The idea of a dogwhistle is that it is so high pitched that only a dog can hear it. When applied to politics, it generally refers to a message tailored to a narrow constituency that most people outside that constituency might not notice.

But sometimes a dogwhistle is pitched so low that everyone can hear it. Then that happens, things get decidedly weird.

Last night, at the presidential debate, our president pitched a dogwhistle so low it was essentially in the basement. He suggested to far right white-supremacists, in a very obvious way, that they should be ready to disrupt the election process by means of physical violence.

Never thought I would see something like that my lifetime.

Virtually expressed ethnicity

Many socially shared VR platforms do a very bad job of reflecting the ethnicity of participants. This is not so surprising. Avatar technology is still in a relatively primitive state, whereas actual people are very complex.

But that has gotten me thinking. If we do eventually get to the point where the sort of reality envisioned in Snow Crash becomes the norm, then questions surrounding ethnicity might become different.

Your literal appearance might matter less than your tribal identity. Ethnicity will be less about ill conceived responses to superficial genetical traits, and more about shared heritage and culture.

If that happens, I wonder what that will mean for social, cultural and economic interaction between people with different ethnic identities. I hope, among other things, that it will level the playing field.

The wisdom of kitchens

Like many people, since the start of the pandemic I have been spending a lot more time in the kitchen. I’ve learned more about the art of cooking in the last half year than I can even begin to describe.

One of the more valuable lessons has been the importance of a well designed cooking space, with ready access to tools. You want your counter tops, cooking utensils, spice rack, stoves and oven, dishes, refrigerator, and pantry to all be within easy reach.

Everything is about flow. While you’re working on one thing, it’s important to know how that the other thing you started is doing, and whether it needs to be tended to.

I think about this when I think about future tasks we might do in shared virtual reality. VR is fairly new, but kitchen design has been going on for many centuries.

Perhaps we can apply some of the wisdom of kitchens to the design and workflow of our future shared VR spaces. I would not be surprised if we were to find that the two have a lot in common.

Political signage

One of the salient features of the run-up to a major American election is the proliferation of political signage.
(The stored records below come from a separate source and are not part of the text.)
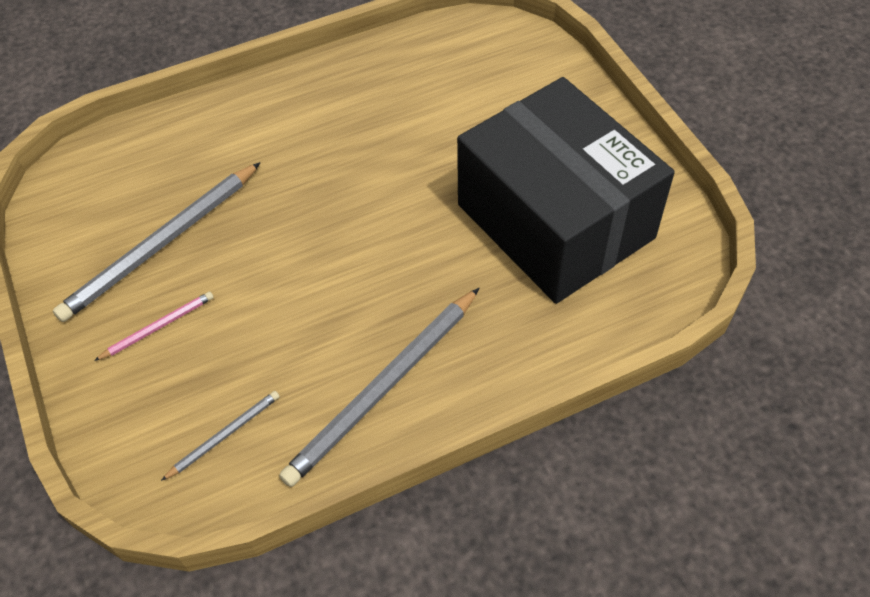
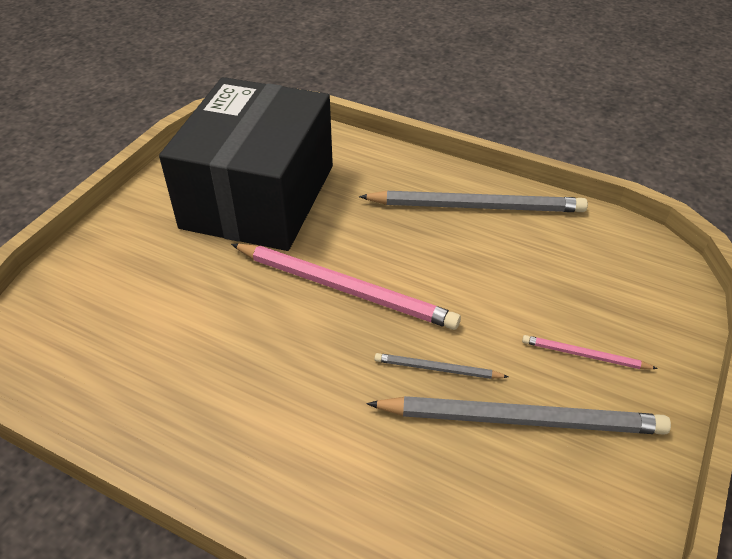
camera: 130 degrees left, 10 degrees down
(224, 435) = (598, 257): grey pencil -> grey pencil (437, 369)
(379, 218) = (345, 288): none -> pink pencil

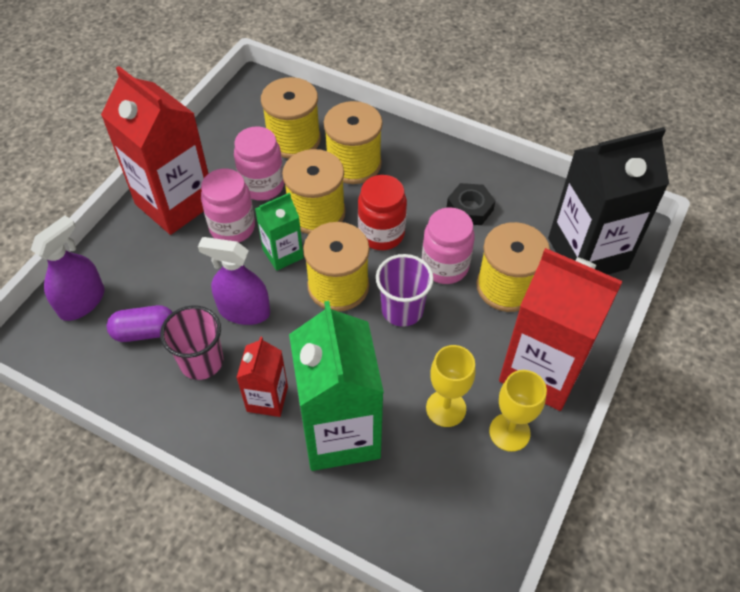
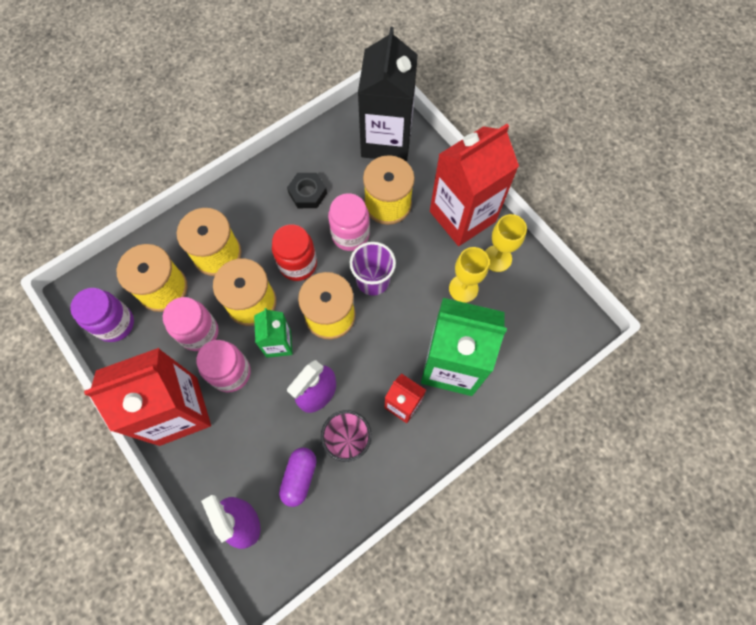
camera: 65 degrees left, 15 degrees up
(240, 122) = (115, 324): none -> purple jar

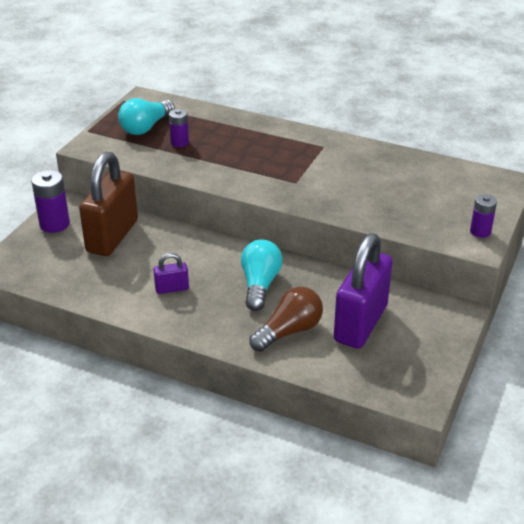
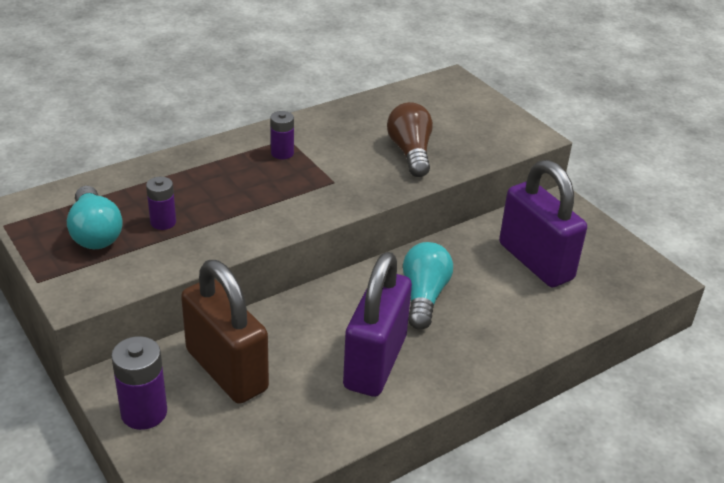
camera: 60 degrees left, 0 degrees up
(172, 288) = (375, 362): purple padlock -> purple padlock, size x2.28
(260, 285) = (424, 296): turquoise light bulb -> turquoise light bulb turned 60 degrees clockwise
(289, 331) = (514, 310): brown light bulb -> brown light bulb (410, 152)
(480, 231) = (515, 125): purple battery -> purple battery (282, 153)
Pretty much everywhere you go, somebody is relentlessly advertising for their favorite candidate.

Which is why I found it refreshing today to see a political advertisement of a different sort. It was clearly a reference to our upcoming presidential race, but one could infer that fact only from context.

Here is what the sign said:


Any
Fully Functioning
ADULT

2020

Immersion and interactive narrative

In my experience, interactive narrative mostly has not worked. The results tend to fall uncomfortably into an uncanny valley between game and story.

The problem seems to center on the question of agency. Players of games have agency — they can affect the outcome. In contrast, readers and audiences of linear narratives have no agency.

As soon as you give your audience any agency, things quickly become far more gamelike and less like being told a story.

But I am wondering whether that will continue to hold true in an immersive medium such as virtual reality. Or will VR offer a way out of this?

Will a completely immersive world allow for audience choices while enabling the audience to feel that they are being told a compelling narrative rather than playing a game?

I think we will know the answer when somebody creates a truly successful example of an interactive immersive narrative in VR. I am looking forward to that!